Notwithstanding, much remains to be done to improve care delivery outcomes in different healthcare settings, since the majority of studies assessing care complexity and intensity have been conducted in hospital environments. This highlights the need to extrapolate and adapt these findings to other areas such as primary, intermediate, and social care. In this context, interoperability between systems and programming languages, along with the use of generative artificial intelligence tools, offers an opportunity to address the different dimensions of care complexity and intensity and generate useful indicators for healthcare practice, management, and policy.

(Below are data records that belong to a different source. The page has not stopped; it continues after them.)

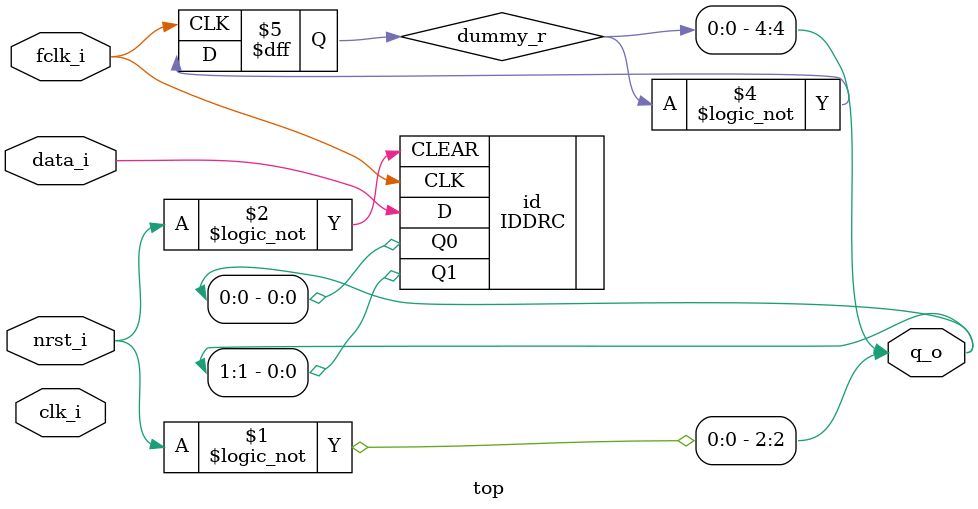
<source format=v>

`default_nettype none
module top(input wire clk_i, 
	input wire nrst_i, 
	input wire fclk_i,
	input wire data_i,
	output wire [7:0]q_o);

	assign q_o[2] = !nrst_i;
    IDDRC id(
        .D(data_i),
		.CLK(fclk_i),
		.CLEAR(!nrst_i),
        .Q0(q_o[0]),
        .Q1(q_o[1])
    );
	defparam id.Q0_INIT=1'b0;
	defparam id.Q1_INIT=1'b0;

	// dummy DFF
	assign q_o[4] = dummy_r;
	reg dummy_r;
	always @(posedge fclk_i) begin
		dummy_r <= !dummy_r;
	end
endmodule

</source>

To date, our studies have shown that the complexity and intensity of care impact population health outcomes. However, future research should evaluate prevention strategies targeting those complexity factors that can be modified. It would also be necessary to explore how the different dimensions of complexity and intensity of care interact with individual health outcomes, and to analyse their economic impact to ensure the sustainability of the healthcare system.